In 1909 he married Mary Wards Cutt in Wellington, with whom he had four children.

As a member of the New Zealand Socialist Party, he had by 1911 become secretary of his local party branch. Around this time there was a wave of trade union militancy in New Zealand, and during this period Hunter became more politically assertive. In 'A song of freedom' Hunter called on the miners to 'stand and fight', and after the death of Fred Evans in a skirmish between police and striking miners at Waihi in November 1912, he called for a general strike which was proclaimed in 1913. Hunter welcomed this strike as a 'peoples' revolt' and was heavily involved in its organisation. His activities resulted in his arrest and he was charged with sedition. The authorities alleged that he incited revolution in response to the government's violent reaction. Hunter received a period of probation.
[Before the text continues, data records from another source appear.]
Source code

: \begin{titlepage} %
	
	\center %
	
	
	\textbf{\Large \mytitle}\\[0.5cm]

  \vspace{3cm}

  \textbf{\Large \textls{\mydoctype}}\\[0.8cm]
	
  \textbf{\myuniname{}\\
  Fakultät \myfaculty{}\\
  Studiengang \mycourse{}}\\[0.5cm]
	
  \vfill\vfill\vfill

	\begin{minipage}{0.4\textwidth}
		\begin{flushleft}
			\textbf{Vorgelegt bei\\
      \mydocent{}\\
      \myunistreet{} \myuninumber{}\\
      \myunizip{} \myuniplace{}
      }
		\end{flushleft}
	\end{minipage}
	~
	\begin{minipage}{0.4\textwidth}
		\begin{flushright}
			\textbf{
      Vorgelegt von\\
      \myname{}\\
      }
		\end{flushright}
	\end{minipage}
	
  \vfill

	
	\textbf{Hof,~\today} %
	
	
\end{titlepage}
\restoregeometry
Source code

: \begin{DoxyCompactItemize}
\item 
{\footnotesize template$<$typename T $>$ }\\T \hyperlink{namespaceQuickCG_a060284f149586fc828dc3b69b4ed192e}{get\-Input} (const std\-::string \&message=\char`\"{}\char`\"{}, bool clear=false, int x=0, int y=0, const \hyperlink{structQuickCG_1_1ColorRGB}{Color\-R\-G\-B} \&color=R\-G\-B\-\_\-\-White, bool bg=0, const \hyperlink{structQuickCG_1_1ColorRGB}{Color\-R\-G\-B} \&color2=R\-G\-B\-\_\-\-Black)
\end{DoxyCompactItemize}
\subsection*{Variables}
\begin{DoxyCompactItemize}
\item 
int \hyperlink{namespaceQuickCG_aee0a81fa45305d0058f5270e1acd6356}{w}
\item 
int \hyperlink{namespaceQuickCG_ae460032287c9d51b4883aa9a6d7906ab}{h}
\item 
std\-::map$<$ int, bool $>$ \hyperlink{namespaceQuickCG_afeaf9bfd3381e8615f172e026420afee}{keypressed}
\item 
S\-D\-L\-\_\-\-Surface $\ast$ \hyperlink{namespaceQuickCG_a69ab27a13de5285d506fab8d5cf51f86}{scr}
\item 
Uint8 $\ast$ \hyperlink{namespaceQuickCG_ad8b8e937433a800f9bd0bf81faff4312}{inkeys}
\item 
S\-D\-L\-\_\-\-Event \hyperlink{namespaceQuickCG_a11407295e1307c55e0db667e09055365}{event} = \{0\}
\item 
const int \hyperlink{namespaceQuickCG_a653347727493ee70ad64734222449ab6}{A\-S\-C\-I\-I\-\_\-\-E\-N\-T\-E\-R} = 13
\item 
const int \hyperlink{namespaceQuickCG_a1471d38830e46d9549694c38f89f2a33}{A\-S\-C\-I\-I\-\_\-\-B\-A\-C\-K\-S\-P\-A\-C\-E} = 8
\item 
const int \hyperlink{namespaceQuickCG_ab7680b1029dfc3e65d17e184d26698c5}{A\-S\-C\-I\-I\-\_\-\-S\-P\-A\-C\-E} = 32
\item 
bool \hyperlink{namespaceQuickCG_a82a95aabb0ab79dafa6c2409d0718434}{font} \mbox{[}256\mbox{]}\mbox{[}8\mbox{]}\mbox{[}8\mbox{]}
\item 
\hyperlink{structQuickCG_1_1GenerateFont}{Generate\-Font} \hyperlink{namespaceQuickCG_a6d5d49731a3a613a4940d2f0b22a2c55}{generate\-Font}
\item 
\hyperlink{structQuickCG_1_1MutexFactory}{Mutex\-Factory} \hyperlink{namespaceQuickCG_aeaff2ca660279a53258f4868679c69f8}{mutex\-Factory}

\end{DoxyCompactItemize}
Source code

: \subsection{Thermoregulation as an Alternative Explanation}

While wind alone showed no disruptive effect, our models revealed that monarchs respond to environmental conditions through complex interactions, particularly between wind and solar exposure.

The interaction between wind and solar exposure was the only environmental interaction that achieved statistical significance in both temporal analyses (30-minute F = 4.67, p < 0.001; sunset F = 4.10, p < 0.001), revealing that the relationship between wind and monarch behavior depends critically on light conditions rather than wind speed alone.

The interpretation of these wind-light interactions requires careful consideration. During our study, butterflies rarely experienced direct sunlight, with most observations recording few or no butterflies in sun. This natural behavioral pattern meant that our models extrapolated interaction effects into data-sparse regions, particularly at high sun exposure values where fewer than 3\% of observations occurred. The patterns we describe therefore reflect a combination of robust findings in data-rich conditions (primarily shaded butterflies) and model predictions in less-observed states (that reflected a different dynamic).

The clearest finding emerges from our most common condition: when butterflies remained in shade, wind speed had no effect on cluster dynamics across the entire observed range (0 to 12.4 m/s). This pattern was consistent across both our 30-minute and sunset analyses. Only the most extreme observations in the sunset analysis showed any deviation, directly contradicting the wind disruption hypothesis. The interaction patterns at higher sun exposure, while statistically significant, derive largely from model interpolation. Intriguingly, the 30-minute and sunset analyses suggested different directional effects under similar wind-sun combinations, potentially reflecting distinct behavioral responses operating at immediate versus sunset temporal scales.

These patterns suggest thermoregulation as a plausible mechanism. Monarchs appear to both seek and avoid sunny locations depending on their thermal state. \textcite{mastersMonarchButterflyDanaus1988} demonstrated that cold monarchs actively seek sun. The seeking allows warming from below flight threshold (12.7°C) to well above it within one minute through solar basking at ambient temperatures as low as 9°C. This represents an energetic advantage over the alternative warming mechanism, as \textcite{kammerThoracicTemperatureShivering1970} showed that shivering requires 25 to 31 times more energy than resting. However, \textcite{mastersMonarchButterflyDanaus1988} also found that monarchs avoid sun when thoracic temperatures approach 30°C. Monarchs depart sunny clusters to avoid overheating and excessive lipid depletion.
After the New Zealand Social Democratic Party was formed in 1913 in an attempt to unify various groups within the labour movement, Hunter represented the miners on the party's executive committee.

For his trade union organising activities and socialist beliefs, Hunter was blacklisted on the coalfields, so he instead worked as an organiser for the shearers' union and the Wellington Rural Workers' Union, and in various other jobs. His attempts to promote the cause of industrial unionism among rural workers were not as successful as they had been among the miners as his ideas fell on less receptive ears. It was in this period that Hunter turned more to his writing and away from active political organisation. He wrote many socialist poems and other works, much of which was published. In his writing there are similarities with the work of his brother-in-law James Welsh.

=== Later life ===
His wife Mary died in March 1915, leaving him to raise four young children alone. Hunter returned to Scotland with his family around 1919, when there was intense labour activity around the city of Glasgow which was commonly referred to as Red Clydeside. He immediately involved himself in the socialist agitation in Clydeside. Hunter wrote a play The Disinherited which was performed by people drawn from the mining community of Douglas Water in Lanarkshire. Thereafter Hunter worked as a journalist, writing for labour newspapers.

In 1937 he was elected on a Labour Party ticket to the Glasgow City Council. He represented Cowcaddens for 22 years and became deputy chairman of the council as well as serving as the city's police commissioner. He died shortly after his retirement from active politics.